I have not used my big old DSLR for ages, but once I started using it again I realised how much of a mistake that was. I love that camera.



























A walk in the Park(land)

Saturday 06 June 2015 – Parkland Walk, London.

The Parkland Walk has been on my list of things to do for ages and ages, I cannot remember how it got on the to-do list or where I discovered it, but it looked like it was worth doing – mainly just because it was there to be done.

The walk follows the path of an abandoned railway line that was ripped up in the 1970s and turned into a park in 1984, it goes from Finsbury Park up to Highgate, it is not particularly long, particularly interesting or particularly scenic.
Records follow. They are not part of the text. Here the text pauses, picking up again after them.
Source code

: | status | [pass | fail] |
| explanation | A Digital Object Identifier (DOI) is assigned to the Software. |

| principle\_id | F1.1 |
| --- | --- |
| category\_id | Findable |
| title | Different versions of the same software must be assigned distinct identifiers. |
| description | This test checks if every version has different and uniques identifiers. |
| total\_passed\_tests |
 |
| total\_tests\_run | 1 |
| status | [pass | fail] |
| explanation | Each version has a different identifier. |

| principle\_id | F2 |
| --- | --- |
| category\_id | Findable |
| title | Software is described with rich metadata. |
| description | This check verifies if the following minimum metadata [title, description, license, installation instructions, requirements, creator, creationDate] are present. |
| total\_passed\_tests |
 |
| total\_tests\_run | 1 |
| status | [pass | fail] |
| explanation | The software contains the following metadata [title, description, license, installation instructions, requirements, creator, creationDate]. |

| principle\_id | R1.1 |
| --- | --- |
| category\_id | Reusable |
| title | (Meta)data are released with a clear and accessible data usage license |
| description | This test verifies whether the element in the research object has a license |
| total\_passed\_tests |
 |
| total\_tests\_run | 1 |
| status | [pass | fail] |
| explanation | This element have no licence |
But it is a really lovely short walk, taking under an hour from start to finish. It is also incredibly popular, I have never seen so many runners in London on a Saturday morning. It was a nice sunny day, though cool and very windy. A good running or walking day.


I am sitting at my mum’s dining table in New Zealand as I write this, I am tired after three days with almost no sleep, and jet-lagged from my flight over from London, so not feeling the most effusive today.

The path is surrounded by a narrow band of scrub and trees which mostly the hide the houses that run close to the path.



As the path is based on an old railway line there are numerous bridges along the way as the path passes under the roads. These are the heavily graffitied and a reminder that we are in the middle of a city.




There was also a really cool little playground under the trees.


Just past the remains of Crouch Hill station I spotted this sculpture lurking in one of the arches, quite frightening ! It is the Spriggan and is by Marilyn Collins, it was installed in 1993.  According to urban legend, a ghostly ‘goat-man’ haunted the walk in the 1970s and 1980s and children dared each other to walk the walk between Crouch End Hill bridge to the Crouch Hill bridge in the darkness. The sculpture, and Parkland Walk generally, provided the inspiration for Stephen King’s short story “Crouch End” I can see why!


This section off the path ends just before Highgate Station when the lines go into old tunnels that have now been blocked off as they are now the home to bats.




We walked up past the station and across into Highgate Wood.


After seeing a sign pointing to a cafe we decided to take a break and sit down for coffee and cake, before backtracking a bit and heading up/down to Highgate.


We walked down through Waterlow Park in Highgate and on to Gospel Oak station to catch the train back to Walthamstow. El did. I took a detour through Shoreditch and grabbed a couple of new release records on the way. I wanted something new to listen to on the plane, but neither came with download codes which was a wee bit annoying.


It was a lovely walk, somewhere new to explore and something I would recommend on a sunny day. London never fails to amaze me with the amount of outdoorness there is.